*What to do*: Using the data below, gather each line that includes the word "Left".

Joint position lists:
============
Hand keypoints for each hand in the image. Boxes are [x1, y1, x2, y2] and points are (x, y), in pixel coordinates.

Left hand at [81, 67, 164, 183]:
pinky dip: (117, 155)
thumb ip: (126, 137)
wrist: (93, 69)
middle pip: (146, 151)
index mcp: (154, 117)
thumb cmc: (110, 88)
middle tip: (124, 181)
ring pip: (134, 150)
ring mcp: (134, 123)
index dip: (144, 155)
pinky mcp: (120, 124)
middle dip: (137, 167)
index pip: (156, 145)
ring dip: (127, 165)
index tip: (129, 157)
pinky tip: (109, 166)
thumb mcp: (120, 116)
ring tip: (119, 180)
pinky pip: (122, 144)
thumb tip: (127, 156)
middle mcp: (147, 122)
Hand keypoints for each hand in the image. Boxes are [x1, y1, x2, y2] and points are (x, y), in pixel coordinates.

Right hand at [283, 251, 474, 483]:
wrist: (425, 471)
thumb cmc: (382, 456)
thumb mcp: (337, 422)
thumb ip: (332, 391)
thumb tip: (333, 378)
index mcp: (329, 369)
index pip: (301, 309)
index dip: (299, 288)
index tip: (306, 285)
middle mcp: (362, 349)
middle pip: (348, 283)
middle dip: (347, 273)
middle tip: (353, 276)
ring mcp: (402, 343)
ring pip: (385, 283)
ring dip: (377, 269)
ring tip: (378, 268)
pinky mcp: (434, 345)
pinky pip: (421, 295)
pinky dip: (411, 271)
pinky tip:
============
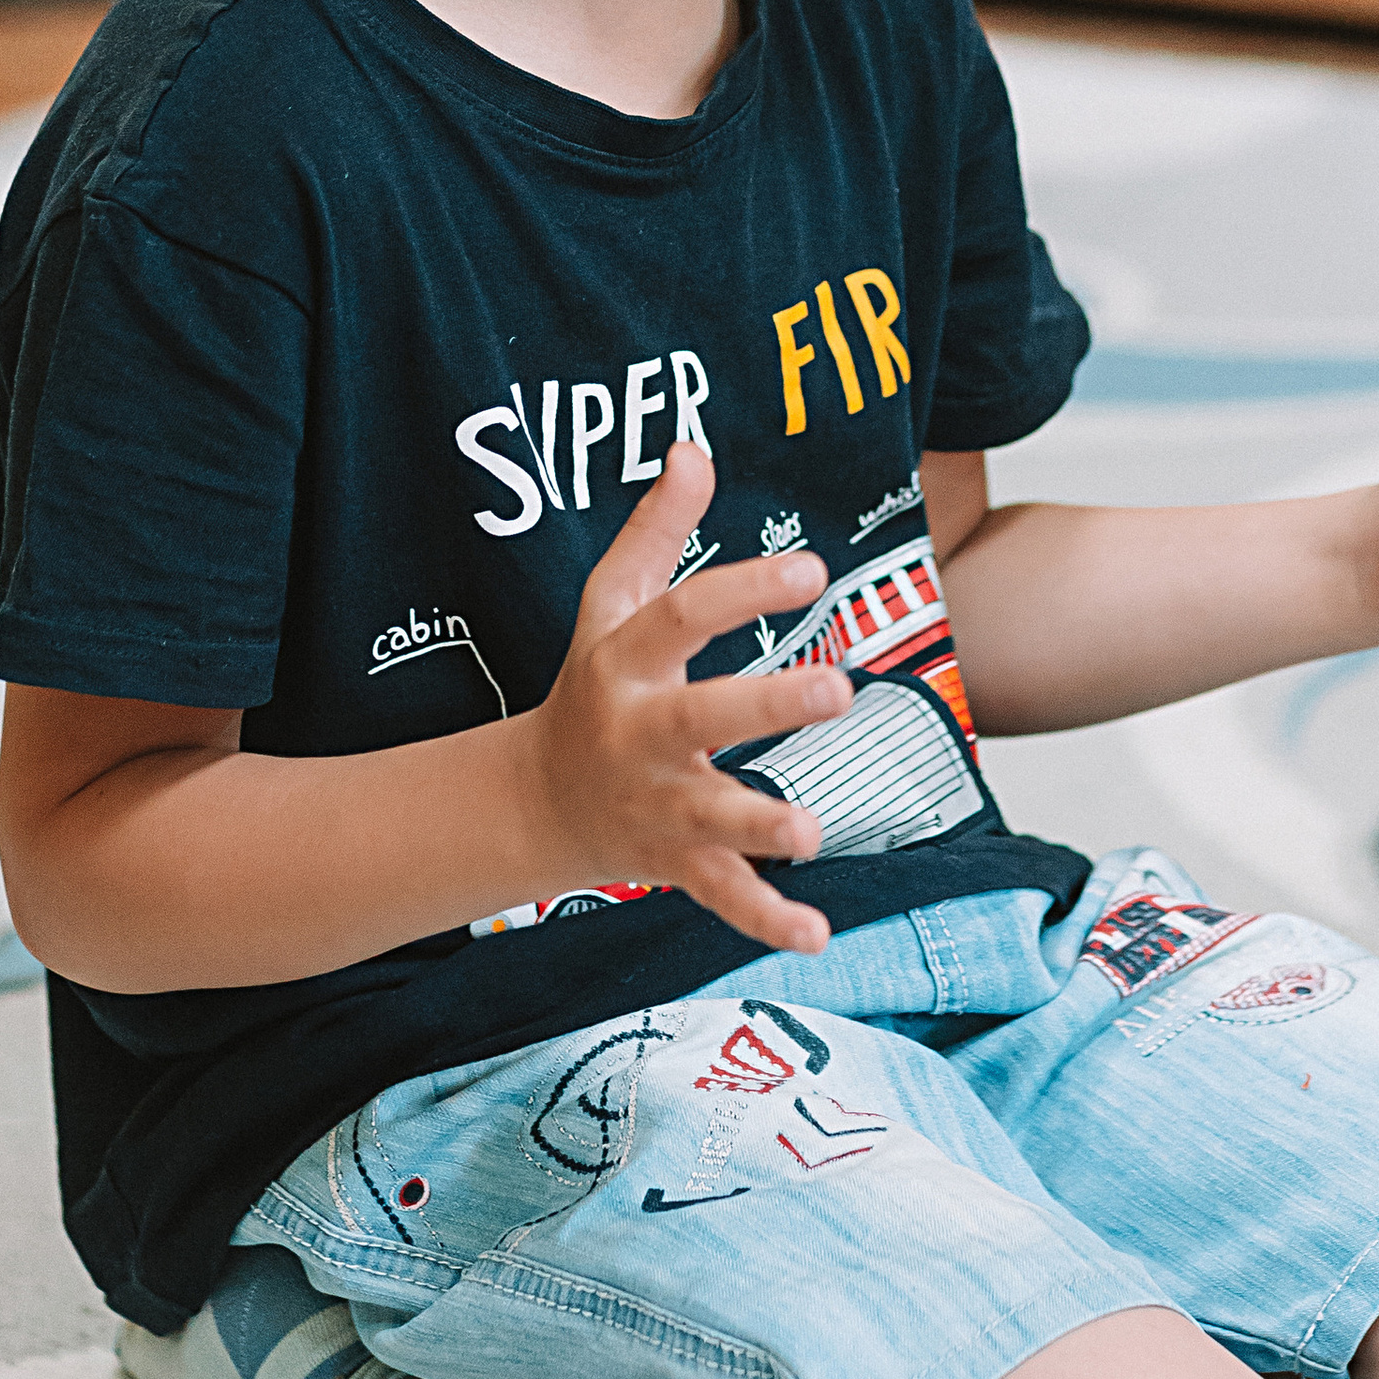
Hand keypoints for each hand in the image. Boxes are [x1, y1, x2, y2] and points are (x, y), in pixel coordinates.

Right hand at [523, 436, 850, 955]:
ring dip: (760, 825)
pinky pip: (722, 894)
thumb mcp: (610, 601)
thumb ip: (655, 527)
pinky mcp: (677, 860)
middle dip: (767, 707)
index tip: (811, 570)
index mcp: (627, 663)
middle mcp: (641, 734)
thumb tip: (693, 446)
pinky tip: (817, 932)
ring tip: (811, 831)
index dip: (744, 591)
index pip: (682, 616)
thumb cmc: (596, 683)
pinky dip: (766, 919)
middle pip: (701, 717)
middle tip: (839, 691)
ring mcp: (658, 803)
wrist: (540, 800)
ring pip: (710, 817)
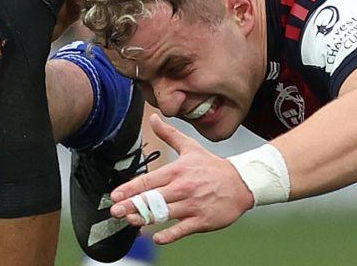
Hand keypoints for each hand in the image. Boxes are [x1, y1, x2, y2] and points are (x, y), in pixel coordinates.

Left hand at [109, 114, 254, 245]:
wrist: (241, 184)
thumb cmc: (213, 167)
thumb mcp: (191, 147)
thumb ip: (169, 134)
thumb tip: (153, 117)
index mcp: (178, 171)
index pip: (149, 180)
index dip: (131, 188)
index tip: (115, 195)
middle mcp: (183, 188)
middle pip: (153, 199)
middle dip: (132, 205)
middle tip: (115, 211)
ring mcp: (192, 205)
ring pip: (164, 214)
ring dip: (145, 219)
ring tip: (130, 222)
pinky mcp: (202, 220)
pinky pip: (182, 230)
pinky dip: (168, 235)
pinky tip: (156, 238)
============
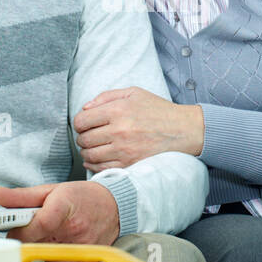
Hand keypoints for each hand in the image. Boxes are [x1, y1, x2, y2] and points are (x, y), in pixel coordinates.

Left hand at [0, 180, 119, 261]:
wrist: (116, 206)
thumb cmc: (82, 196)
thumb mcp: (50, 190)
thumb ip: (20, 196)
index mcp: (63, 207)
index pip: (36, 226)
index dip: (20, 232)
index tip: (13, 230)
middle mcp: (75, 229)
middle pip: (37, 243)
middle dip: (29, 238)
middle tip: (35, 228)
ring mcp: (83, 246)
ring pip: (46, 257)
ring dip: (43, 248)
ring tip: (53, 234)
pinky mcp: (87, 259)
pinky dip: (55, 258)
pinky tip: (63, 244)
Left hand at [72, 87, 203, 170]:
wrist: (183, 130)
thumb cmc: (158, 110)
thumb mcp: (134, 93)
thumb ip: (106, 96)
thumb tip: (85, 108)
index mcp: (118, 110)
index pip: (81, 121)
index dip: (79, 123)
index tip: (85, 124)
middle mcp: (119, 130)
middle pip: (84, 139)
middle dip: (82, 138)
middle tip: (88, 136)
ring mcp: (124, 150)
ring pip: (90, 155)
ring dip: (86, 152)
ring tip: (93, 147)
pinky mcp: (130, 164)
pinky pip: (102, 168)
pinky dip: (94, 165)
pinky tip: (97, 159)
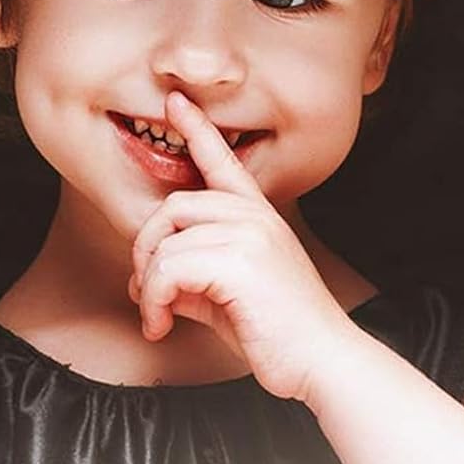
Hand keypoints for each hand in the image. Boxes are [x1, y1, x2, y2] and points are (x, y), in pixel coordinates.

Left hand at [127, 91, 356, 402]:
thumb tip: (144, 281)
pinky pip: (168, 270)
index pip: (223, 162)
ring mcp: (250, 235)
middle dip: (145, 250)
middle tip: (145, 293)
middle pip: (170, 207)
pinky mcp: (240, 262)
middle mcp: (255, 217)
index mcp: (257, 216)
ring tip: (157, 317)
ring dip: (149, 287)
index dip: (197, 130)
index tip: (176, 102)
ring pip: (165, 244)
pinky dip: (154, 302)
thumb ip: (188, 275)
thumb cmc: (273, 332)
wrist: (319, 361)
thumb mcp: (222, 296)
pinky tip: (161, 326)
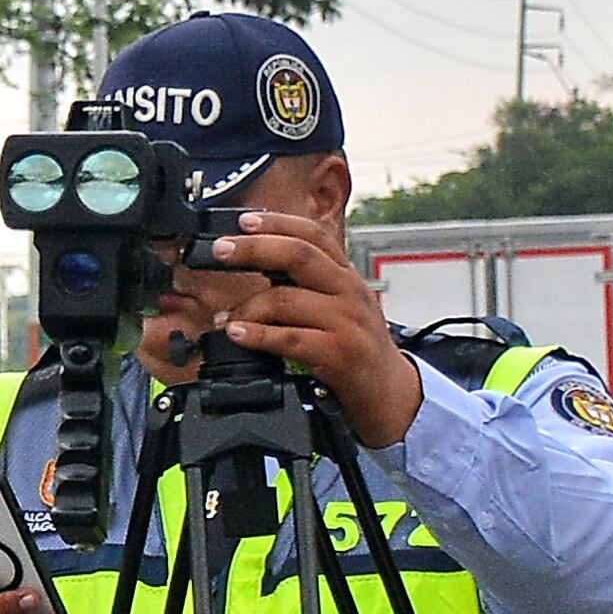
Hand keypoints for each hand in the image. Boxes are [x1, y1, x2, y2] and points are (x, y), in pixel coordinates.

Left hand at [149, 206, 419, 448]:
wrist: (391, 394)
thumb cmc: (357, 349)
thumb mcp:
============
*Solution for this exercise*:
Left hand at [81, 67, 164, 183]:
Left hand at [109, 114, 254, 245]:
Left hand at [0, 180, 119, 261]:
Left hand at [72, 87, 203, 170]:
Left hand at [127, 91, 356, 402]:
Left hand at [149, 206, 419, 448]:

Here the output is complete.